CZYTAJ TEŻ: Filip Pioch z Ostrowa zwycięzcą I Grand Prix Wielkopolski!
wtorek, 27 września, 2022
Widziałem protokół z meczu jest na wzts.pl . W drużyna Wysocka zagrała ten mecz zawodnikami rezerwowymi i była to w połowie młodzież ucząca się grać w wysockiej szkółce tenisa. Prezes wstawił dla zmyłki zdjęcie swoich wszystkich młodych zawodników (czarne dresy) bo więcej ich w klubie nie ma, a tak naprawdę w jego drużynie grali inni zawodnicy – najemcy którzy przyjeżdżają grać za kasę i wywożą ostrowskie pieniądze, bo prezes ma wielkie chore ambicje by po spadku do 3 ligi znów wskoczyć piętro wyżej. Czy urzędnicy, którzy dzielą państwowymi pieniędzmi naprawdę nie widzą co się dzieje w tym klubie? Wieka akademia w tajfunie z 5 młodymi zawodnikami i ligą najemców w 3 lidze? Znawcy tematu wiedzą, że w 3 lidze nikt nie płaci zawodnikom bo to nie liga zawodowa tylko zawodnicy lokalni zawodnicy skupienie wokół swojego klubu. Ale jak się nie ma kim grać to cóż, trzeba płacić obcym….
To był kiedyś porządny klub, jednak dostał sie w ręce niodpowiedniej osoby, która potrafi tylko pisać ubarwione historie, klub pogrąża i prowadzi do upadku… szoda…
W drugiej części artykułu chwali się ze Agata zajęła 3 miejsce w grupie ale nie wspomina ze na 4 zawodniczki które w tej grupie były. Prawda jest tylko taka ze Pioch wygrał oczywiście zawody wojewódzkie, a na ogólnopolskich dostali „lanie”. Pisze „lanie” bo to ulubione słowo zakłamanego propagandysty prezesa tajfuna.
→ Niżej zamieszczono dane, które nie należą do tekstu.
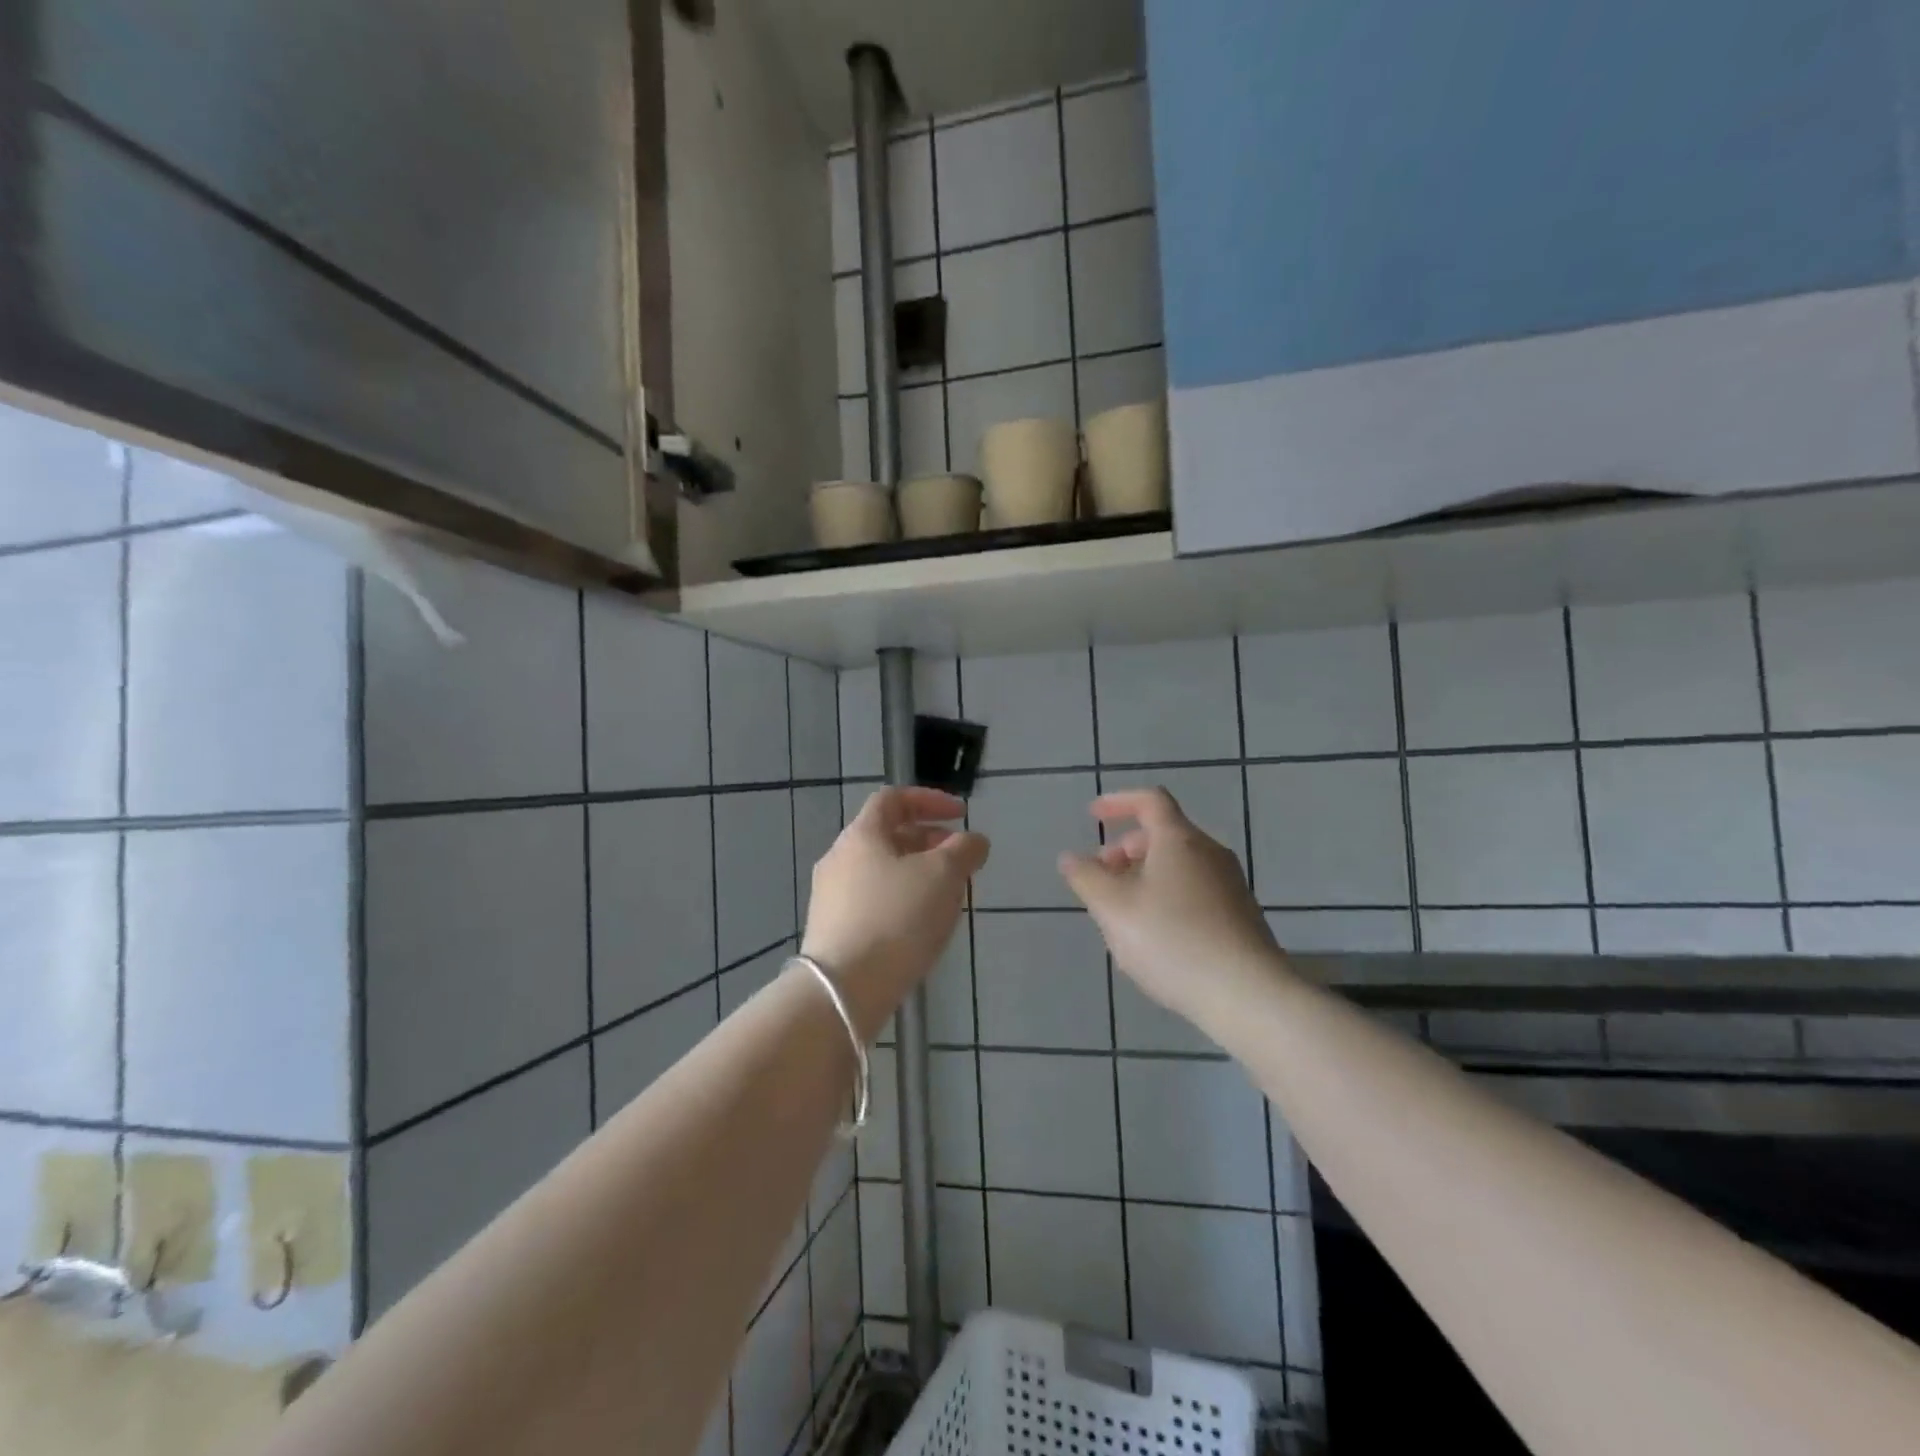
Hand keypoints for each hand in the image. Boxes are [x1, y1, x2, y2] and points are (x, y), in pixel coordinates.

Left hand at [802, 786, 988, 1036]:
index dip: (930, 800)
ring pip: (882, 871)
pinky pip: (873, 901)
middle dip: (929, 842)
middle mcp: (839, 858)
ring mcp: (831, 897)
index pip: (893, 799)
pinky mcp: (833, 930)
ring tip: (948, 896)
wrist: (844, 989)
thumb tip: (974, 840)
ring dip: (918, 874)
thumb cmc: (896, 918)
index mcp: (861, 835)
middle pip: (888, 836)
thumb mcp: (943, 876)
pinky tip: (921, 927)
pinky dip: (902, 901)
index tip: (961, 815)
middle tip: (960, 860)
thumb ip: (964, 850)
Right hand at [1058, 787, 1282, 1025]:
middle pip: (1164, 834)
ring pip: (1179, 865)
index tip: (1093, 816)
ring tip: (1122, 912)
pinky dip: (1167, 896)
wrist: (1248, 995)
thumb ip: (1086, 878)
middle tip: (1101, 876)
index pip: (1150, 800)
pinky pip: (1195, 890)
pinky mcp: (1241, 916)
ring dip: (1145, 875)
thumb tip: (1070, 858)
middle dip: (1126, 848)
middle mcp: (1210, 853)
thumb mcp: (1113, 909)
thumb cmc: (1172, 941)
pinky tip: (1156, 936)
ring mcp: (1230, 885)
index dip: (1118, 802)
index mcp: (1179, 840)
Wyniki z grand prix polski można znaleźć https://www.pzts.pl/wydarzenia/1-grand-prix-polski-mlodzikow-22-23/
środa, 28 września, 2022
Sfrustrowany pasjonat Orła Wysocko Wielkie, czyżby początek końca tego nadmuchanego balonika.
środa, 28 września, 2022
Szkoda, że Prezes Tajfuna nie informował gdy jego zespół regularnie przegrywał w 2 lidze i był najsłabszy w poprzednim sezonie. W tym roku chwali się zwycięstwem po ściągnięciu 3 zawodników z innego województwa, gdzie większość zespołów w 3 lidze gra wychowankami albo zawodnikami na codzień trenującymi w danym klubie. W mediach społecznościowych określił zwycięstwo mianem „lania” co pokazuje jego szacunek do innych zespołów. Szkoda, że w podobnych słowach nie opisywał swoich porażek w poprzednim sezonie.
środa, 28 września, 2022
Jako tata Filipa bardzo bym prosił nie komentować w taki sposób mniej udanych turniejów dzieci ,wciągając je tym samym w przepychanki słowne między klubami.W Waszej drużynie w Wysocku,dzieci również raz wygrywają raz przegrywają i porażki nie powinny być obiektem szydery. Dzieci mając dostęp do internetu czytają tego typu komentarze.Bądźmy prawdzymi pasjonatami tenisa stołowego zachwoując kulturę i szacunek do siebie nawzajem.